- Task
Begin at the line containing "0% на любых выборах, избиратели" in the entries below and end at the line containing "ожно объяснить, как при этом у наших так"; transcribe that range exactly and nothing outside it.

Materials provided section start

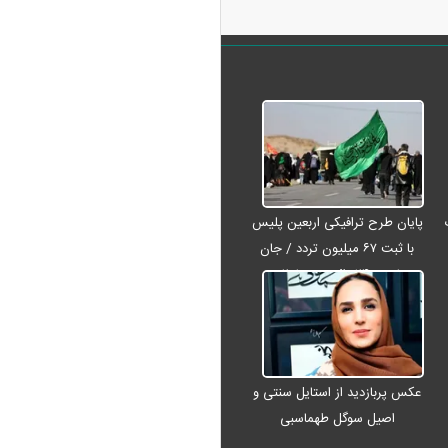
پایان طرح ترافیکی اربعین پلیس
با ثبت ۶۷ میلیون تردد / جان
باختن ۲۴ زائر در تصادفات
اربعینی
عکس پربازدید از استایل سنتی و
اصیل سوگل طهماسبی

Materials provided section end
Materials provided section start

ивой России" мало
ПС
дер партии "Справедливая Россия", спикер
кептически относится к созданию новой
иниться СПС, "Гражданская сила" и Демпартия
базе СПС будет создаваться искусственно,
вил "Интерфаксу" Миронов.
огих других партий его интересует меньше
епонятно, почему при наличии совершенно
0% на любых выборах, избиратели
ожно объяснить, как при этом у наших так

Materials provided section end
Materials provided section start

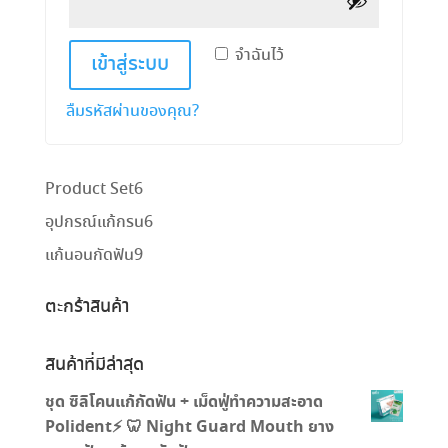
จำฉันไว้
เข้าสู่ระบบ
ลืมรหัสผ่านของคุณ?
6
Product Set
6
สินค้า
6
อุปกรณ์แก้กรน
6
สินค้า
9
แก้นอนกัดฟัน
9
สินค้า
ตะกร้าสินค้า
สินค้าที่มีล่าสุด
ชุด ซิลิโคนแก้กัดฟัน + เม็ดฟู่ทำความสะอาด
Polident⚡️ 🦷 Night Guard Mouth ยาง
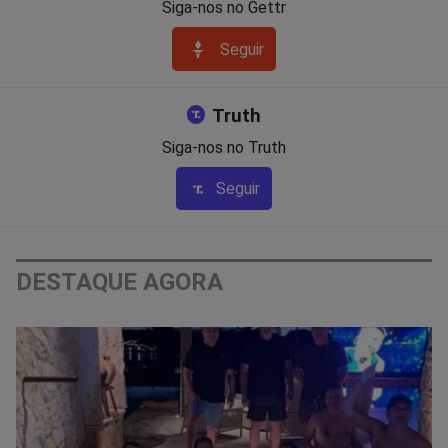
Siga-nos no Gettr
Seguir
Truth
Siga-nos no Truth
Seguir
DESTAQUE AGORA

Materials provided section end

- Result of the task
0% на любых выборах, избиратели
ожно объяснить, как при этом у наших так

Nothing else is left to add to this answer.